**TO DO:**
Repeat the entries that follow verbatim, without any of their pictures.

**DATASET RECORDS:**
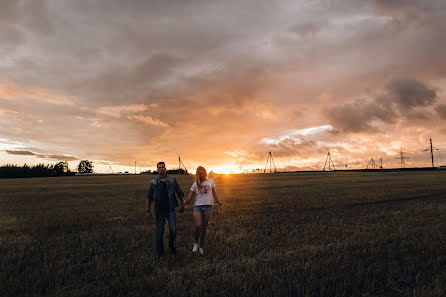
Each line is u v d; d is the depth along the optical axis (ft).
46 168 398.01
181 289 13.48
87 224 31.76
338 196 61.82
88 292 13.51
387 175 219.61
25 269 16.96
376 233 25.50
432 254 18.51
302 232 26.11
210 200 20.04
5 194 80.89
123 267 16.80
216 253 19.51
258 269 16.33
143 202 55.47
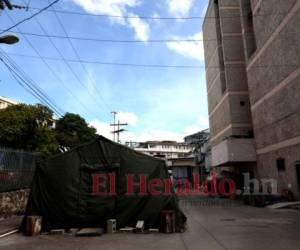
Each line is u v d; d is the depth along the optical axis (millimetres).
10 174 15375
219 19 41062
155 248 8039
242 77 36094
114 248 8156
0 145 22125
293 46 21422
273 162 25406
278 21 23641
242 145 30328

**YOUR SOLUTION:**
Each line is u v d; d is the depth along the optical axis (ft).
46 168 398.01
181 289 13.48
87 224 31.76
338 196 61.82
88 292 13.51
387 175 219.61
25 269 16.96
376 233 25.50
432 254 18.51
302 232 26.11
210 200 20.04
5 194 80.89
123 267 16.80
216 253 19.51
258 269 16.33
143 202 55.47
Each line is u v d; d is the depth along the optical axis (millimetres).
10 174 15375
219 19 41062
155 248 8039
242 77 36094
114 248 8156
0 145 22125
293 46 21422
273 162 25406
278 21 23641
242 145 30328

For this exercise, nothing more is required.